O que contou mesmo foi o desejo espontâneo do eleitor de votar nele, que se apresentava como um candidato reformista e disposto a acabar com a corrupção e os privilégios que existiam (e ainda existem) no Brasil. Bolsonaro também transita por aí. Não que queira ser o “Collor dois” mas porque as circunstâncias das duas eleições guardam algumas semelhanças. Falta definir ainda quem será o seu candidato ao Governo do Estado, mas disto o processo se encarregará.

Nos braços do bolsonarismo
De origem esquerdista, o ex-prefeito de Olinda, José Arnaldo Amaral, é o mais novo aliado de Bolsonaro em PE. Filiou-se ao PSL e de pronto se ofereceu para coordenar a campanha dele no município. Hoje militando na advocacia, o ex-prefeito fez a travessia da esquerda para a direita por ter-se decepcionado com o PT (no governo do Brasil) e o PCdoB (no governo de Olinda).

Baixa - Gonzaga Patriota perdeu para João Campos o apoio do PSB de Bonito, onde obteve 7 mil votos em 2014 com apoio do então prefeito Rui Barbosa (PSB).
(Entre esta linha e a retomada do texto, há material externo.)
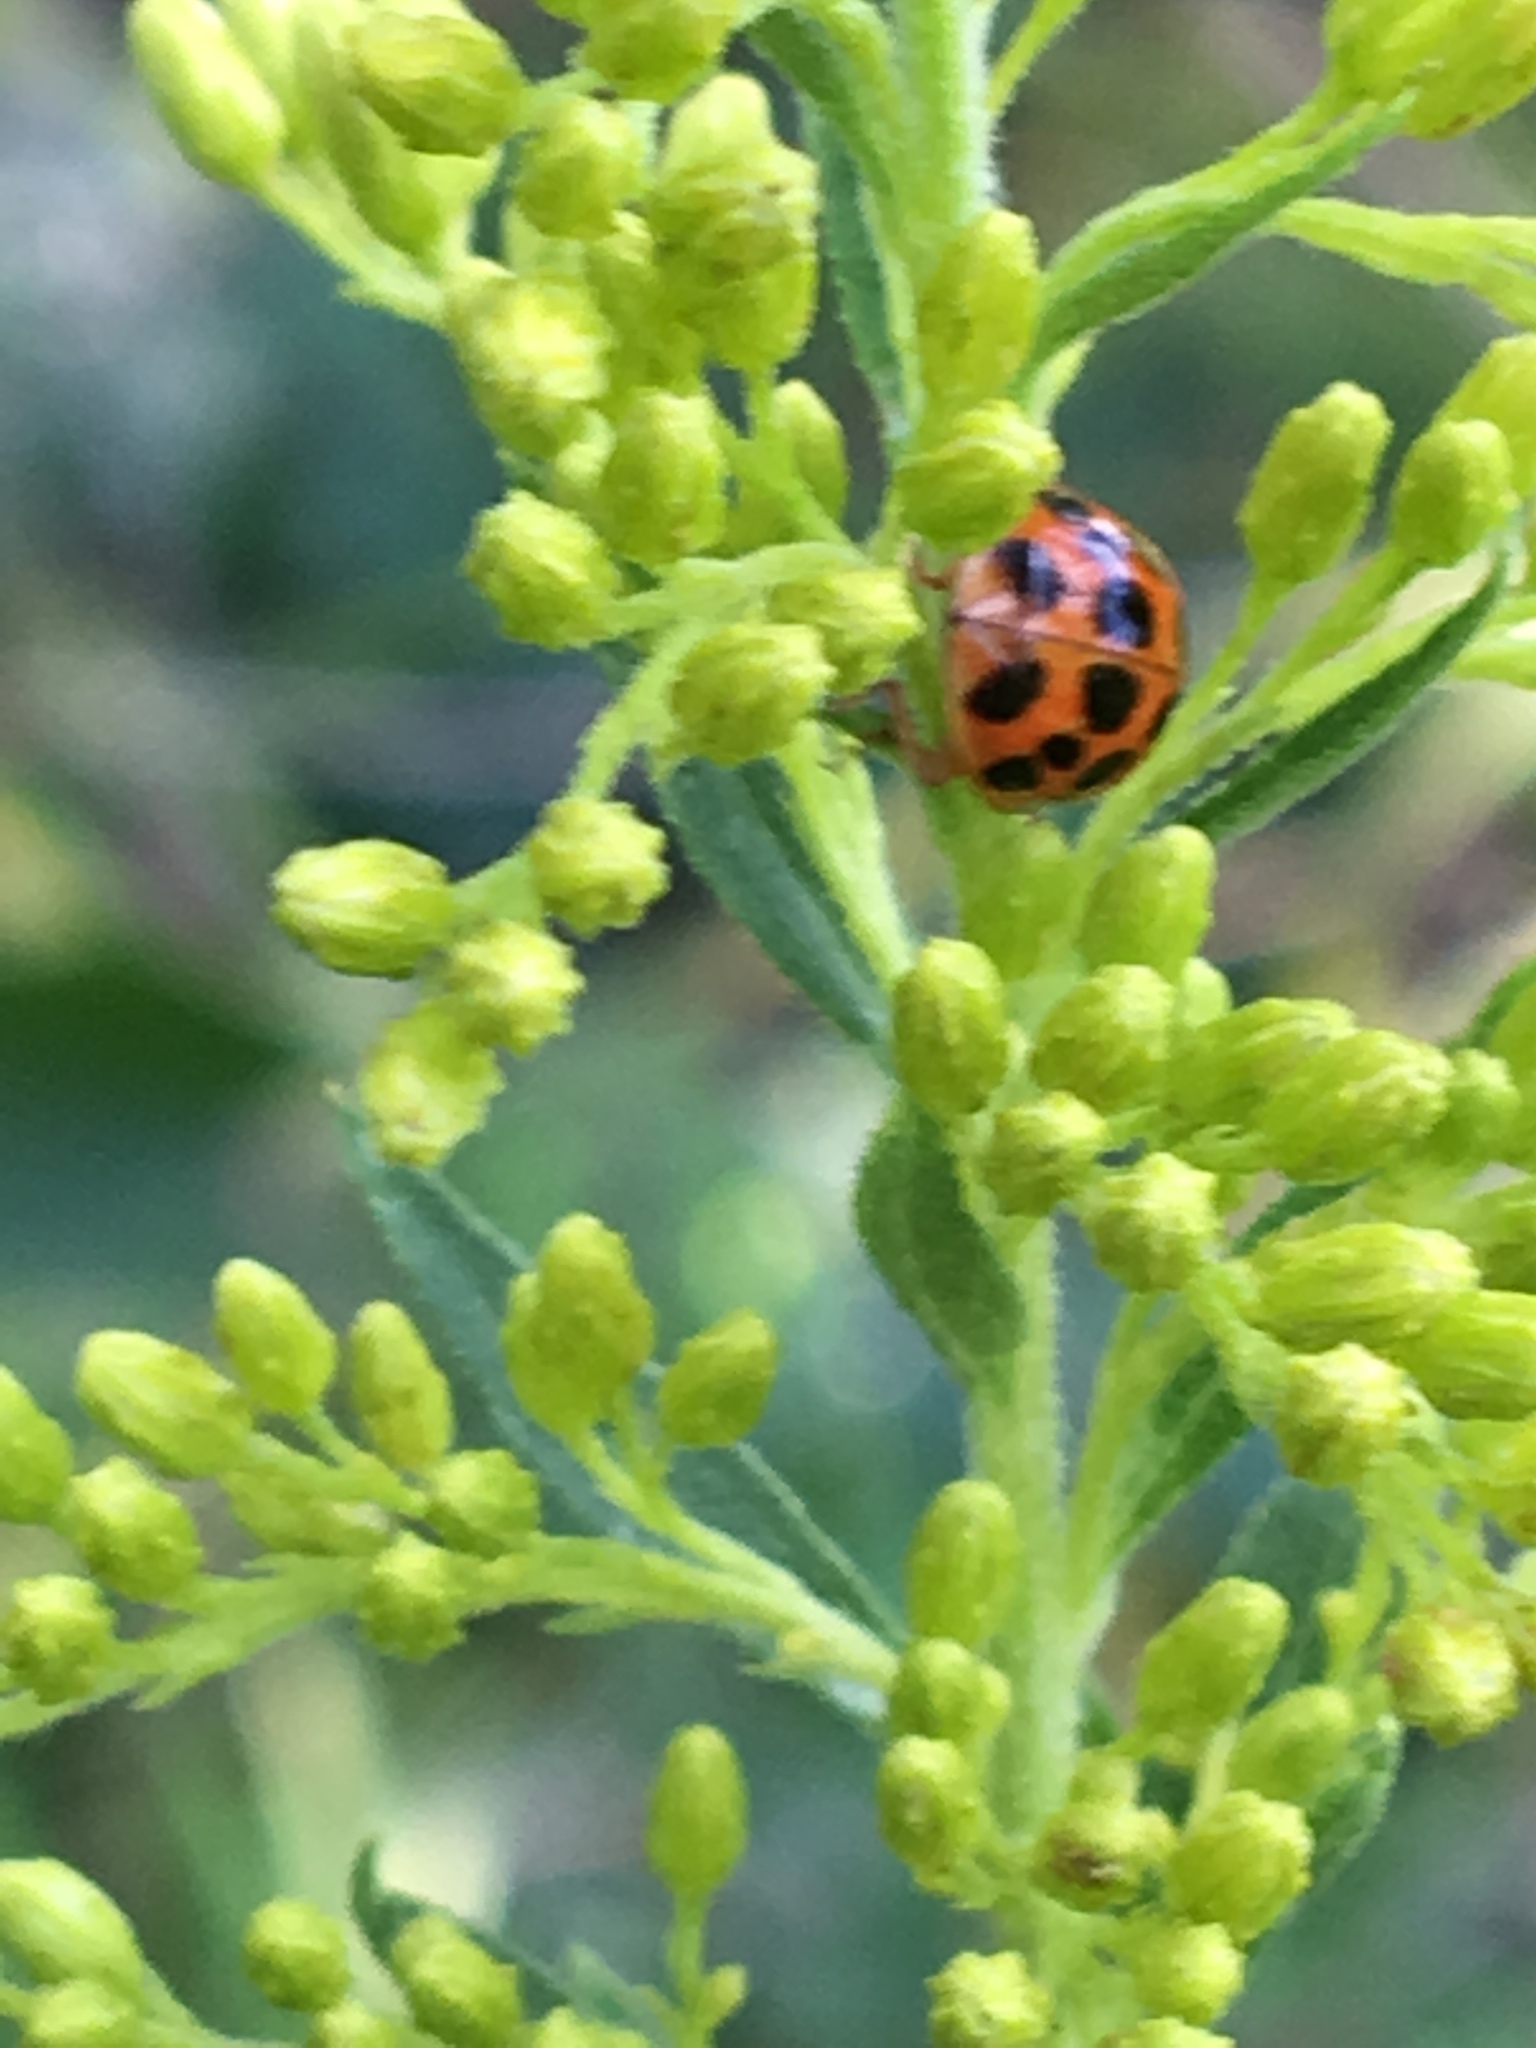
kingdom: Animalia
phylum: Arthropoda
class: Insecta
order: Coleoptera
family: Coccinellidae
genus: Harmonia
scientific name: Harmonia axyridis
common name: Harlequin ladybird
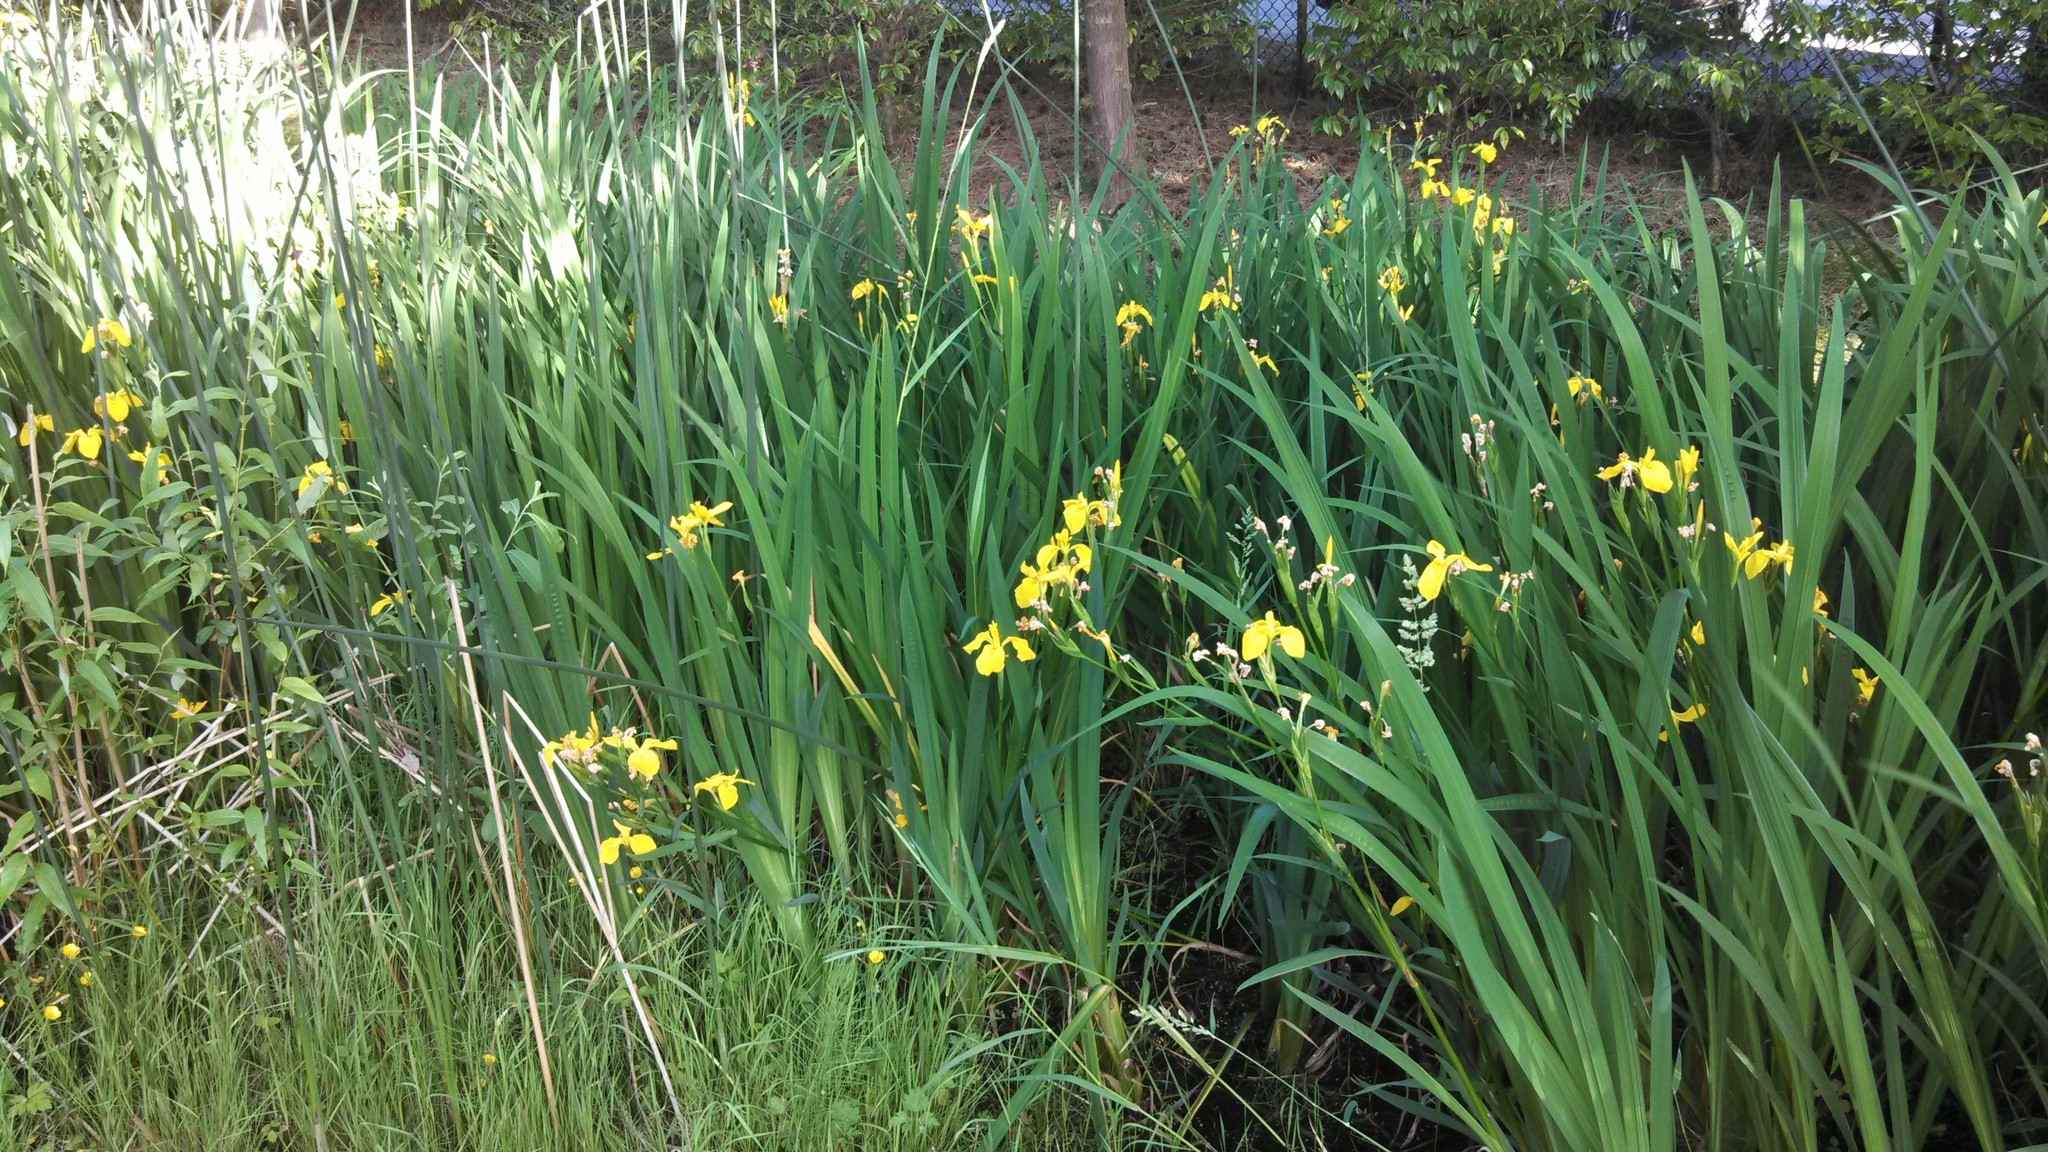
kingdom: Plantae
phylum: Tracheophyta
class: Liliopsida
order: Asparagales
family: Iridaceae
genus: Iris
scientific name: Iris pseudacorus
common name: Yellow flag
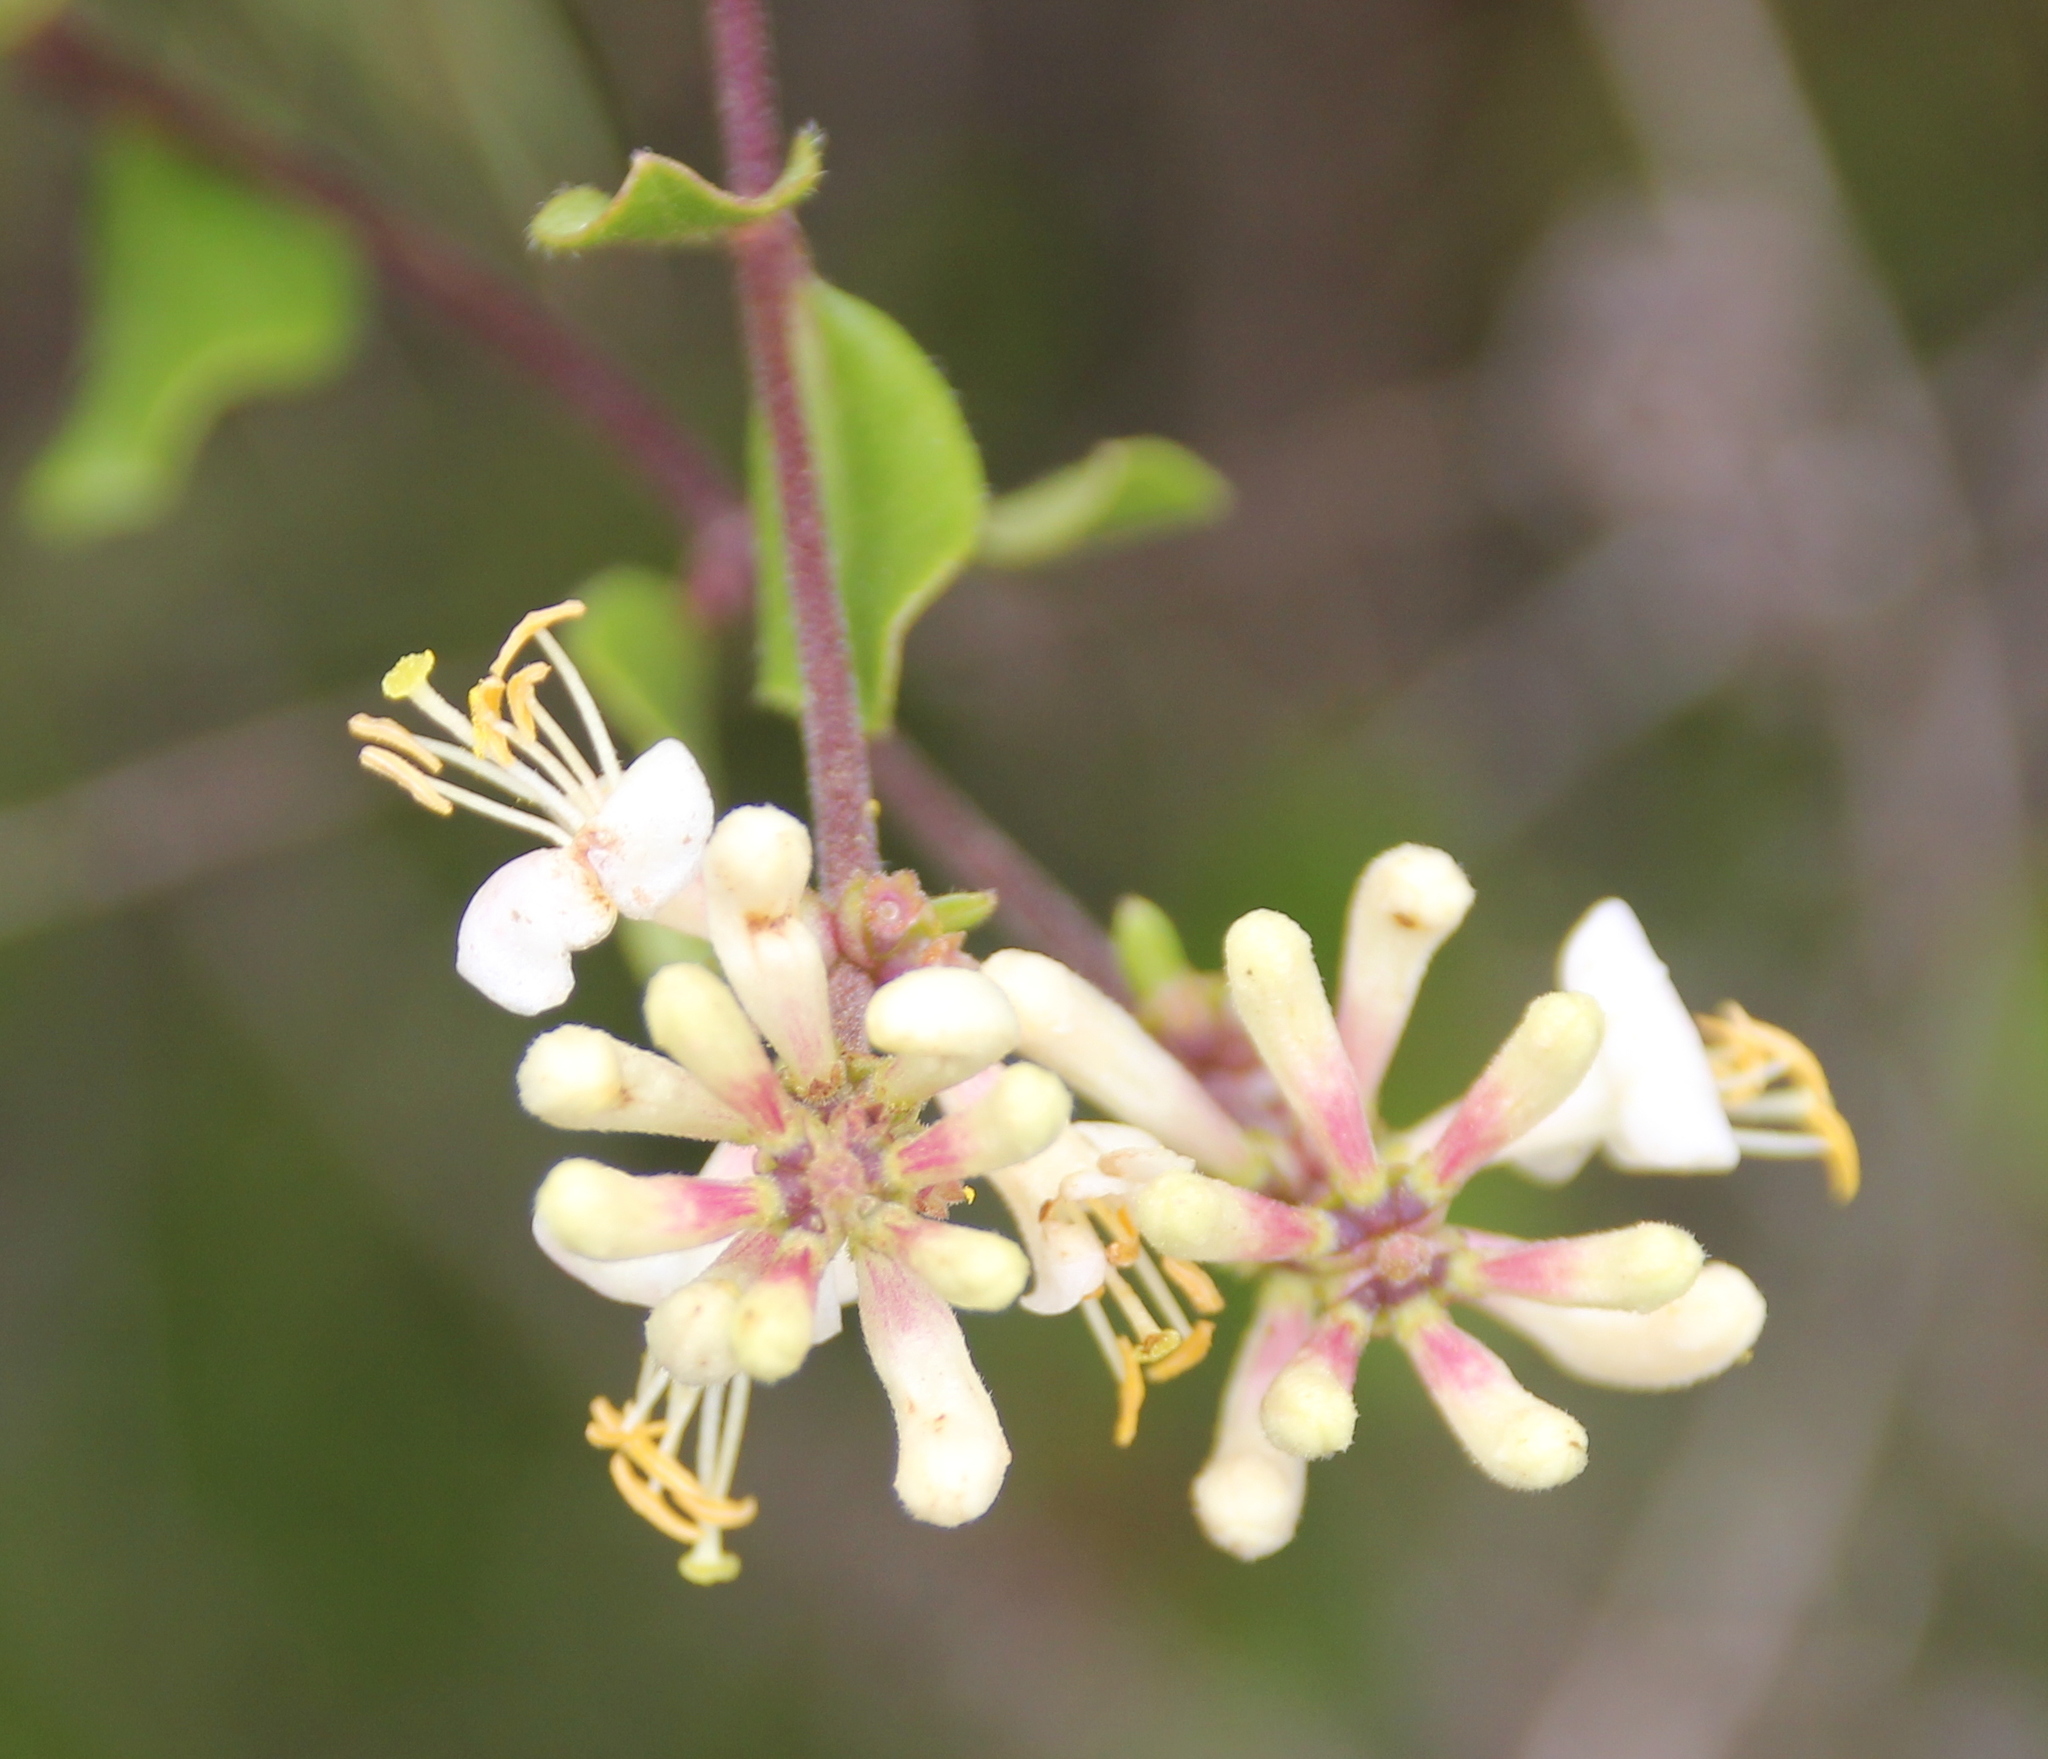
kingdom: Plantae
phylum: Tracheophyta
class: Magnoliopsida
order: Dipsacales
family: Caprifoliaceae
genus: Lonicera
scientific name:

O prefeito atual Gustavo César, também filiado ao PSB, decidiu apoiar este ano o filho de Eduardo Campos.

Em abril - Bruno Araújo (PSDB), que está em viagem pelo exterior, recebe pressão dos correligionários para decidir com certa urgência que cargo irá disputar nas próximas eleições: reeleição, Senado ou governo estadual. Mas só decidirá em abril com base em pesquisas qualitativas.

Conselho - Ettore Labanca (PSB), ex-prefeito de São Lourenço e diretor-presidente da Arpe, não desempenha no governo Paulo Câmara o mesmo papel que desempenhou no de Eduardo Campos: conselheiro político. Câmara instituiu o seu próprio “conselho” com novos atores.

Cor oficial
- Caso vença a batalha jurídica pelo controle do PMDB pernambucano, o senador Fernando Bezerra Coelho instituirá o “azul” como a cor oficial de sua campanha ao governo estadual. Ele já tem feito uso dela nas visitas que tem feito a municípios do interior.

Prévias - Pré-candidato do PSDB à sucessão de Temer, Geraldo Alckmin não deve ter medo de disputar prévias no partido com o prefeito de Manaus Arthur Virgílio. Se não tiver coragem de enfrentá-lo, não merece ser o candidato do “centro” à Presidência da República.